Are you worried at all about Putin’s agents ever catching up with you?

MA: We don’t have time to think about it. I’m living without a home, moving every two weeks, living from a suitcase. There’s no time to plan or think about security.

You are using this touring show to bring to attention political prisoners, like Alexei Moskalev…

MA: This is one of the most horrible stories to have happened in Russia last year. We have in total more than a thousand political prisoners. Some of them are activists, and some of them are just people who wrote a social media post. Alexei Moskalev is a single father. His daughter Masha made a drawing in the school of a person with a Russian flag shooting another person with a Ukrainian flag.

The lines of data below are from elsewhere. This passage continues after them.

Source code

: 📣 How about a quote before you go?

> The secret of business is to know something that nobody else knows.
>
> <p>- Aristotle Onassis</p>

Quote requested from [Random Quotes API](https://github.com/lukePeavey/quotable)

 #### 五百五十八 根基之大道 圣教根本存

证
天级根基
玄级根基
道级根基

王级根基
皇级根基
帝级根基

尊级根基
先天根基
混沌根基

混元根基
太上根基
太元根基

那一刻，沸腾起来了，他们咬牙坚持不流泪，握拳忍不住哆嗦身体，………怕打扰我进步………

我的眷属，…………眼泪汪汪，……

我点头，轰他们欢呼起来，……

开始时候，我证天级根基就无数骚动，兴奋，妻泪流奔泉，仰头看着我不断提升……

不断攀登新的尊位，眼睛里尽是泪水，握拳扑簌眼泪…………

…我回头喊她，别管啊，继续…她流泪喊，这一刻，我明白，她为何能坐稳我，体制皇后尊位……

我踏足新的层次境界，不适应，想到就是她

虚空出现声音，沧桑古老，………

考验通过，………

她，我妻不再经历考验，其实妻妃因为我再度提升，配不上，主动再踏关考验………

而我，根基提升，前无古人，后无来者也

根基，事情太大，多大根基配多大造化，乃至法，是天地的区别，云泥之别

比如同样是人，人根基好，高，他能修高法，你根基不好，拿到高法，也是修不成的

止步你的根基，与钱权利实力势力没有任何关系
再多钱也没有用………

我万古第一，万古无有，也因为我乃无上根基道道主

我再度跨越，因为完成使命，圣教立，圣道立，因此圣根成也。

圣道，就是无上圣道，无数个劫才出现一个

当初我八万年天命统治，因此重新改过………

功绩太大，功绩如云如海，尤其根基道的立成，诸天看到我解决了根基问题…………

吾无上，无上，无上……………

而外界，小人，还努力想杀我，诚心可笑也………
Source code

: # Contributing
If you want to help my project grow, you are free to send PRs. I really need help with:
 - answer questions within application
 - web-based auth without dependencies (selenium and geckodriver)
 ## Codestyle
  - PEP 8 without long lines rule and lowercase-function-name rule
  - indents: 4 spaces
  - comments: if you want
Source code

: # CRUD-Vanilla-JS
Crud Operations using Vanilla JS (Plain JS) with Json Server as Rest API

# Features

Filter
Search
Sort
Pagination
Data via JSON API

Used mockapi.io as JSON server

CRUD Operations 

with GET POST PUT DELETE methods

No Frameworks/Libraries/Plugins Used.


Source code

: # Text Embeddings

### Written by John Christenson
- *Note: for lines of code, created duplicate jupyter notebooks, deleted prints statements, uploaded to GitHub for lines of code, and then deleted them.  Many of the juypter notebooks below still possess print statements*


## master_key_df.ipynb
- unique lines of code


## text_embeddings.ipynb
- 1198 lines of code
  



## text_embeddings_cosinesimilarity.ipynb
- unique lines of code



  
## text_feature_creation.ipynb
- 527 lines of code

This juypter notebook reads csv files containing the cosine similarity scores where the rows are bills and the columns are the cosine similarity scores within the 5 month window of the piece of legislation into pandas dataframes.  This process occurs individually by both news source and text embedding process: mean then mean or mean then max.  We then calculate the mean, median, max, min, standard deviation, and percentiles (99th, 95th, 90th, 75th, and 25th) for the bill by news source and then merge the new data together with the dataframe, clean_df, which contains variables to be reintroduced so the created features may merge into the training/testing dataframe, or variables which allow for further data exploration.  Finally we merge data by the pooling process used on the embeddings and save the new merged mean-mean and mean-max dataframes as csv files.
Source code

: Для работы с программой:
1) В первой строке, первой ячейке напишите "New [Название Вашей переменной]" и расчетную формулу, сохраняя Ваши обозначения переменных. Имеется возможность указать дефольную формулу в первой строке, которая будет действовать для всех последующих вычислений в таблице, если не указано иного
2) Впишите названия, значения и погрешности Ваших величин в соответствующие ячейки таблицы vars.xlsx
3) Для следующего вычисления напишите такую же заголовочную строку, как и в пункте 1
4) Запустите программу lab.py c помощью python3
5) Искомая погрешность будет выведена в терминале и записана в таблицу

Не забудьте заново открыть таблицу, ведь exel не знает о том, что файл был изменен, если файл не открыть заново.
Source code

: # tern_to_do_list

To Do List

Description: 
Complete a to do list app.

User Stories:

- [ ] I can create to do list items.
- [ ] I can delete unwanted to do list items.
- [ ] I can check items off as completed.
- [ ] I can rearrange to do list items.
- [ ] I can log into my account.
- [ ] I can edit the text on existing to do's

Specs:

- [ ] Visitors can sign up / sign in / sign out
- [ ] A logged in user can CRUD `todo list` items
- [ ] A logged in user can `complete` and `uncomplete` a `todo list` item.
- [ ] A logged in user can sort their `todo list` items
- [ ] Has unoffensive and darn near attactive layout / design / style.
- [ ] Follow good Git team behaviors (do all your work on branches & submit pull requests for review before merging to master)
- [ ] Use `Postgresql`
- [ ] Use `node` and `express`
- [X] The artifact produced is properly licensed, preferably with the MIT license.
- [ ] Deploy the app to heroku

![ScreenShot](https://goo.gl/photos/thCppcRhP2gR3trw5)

The Ukrainian has his hands up as if to stop the bullets. It was clearly saying no to war and was a drawing for peace. But both of them were arrested for the discreditation of the Russian army. The girl was taken from the family to the orphanage and Alexei is now serving a long prison term.

Half of the profits from the merchandise you are selling from your show will be donated to the Ukrainian Children’s Hospital…

MA: We’ve collected more than €100,000 for this hospital. The children write us letters and send us photographs of the renovation work that they did. We don’t have a lot of money. We don’t have weapons to send to Ukraine. We understand that we cannot cover all the horrible things which the Russian state is doing in Ukraine but we want to bring something good to this country.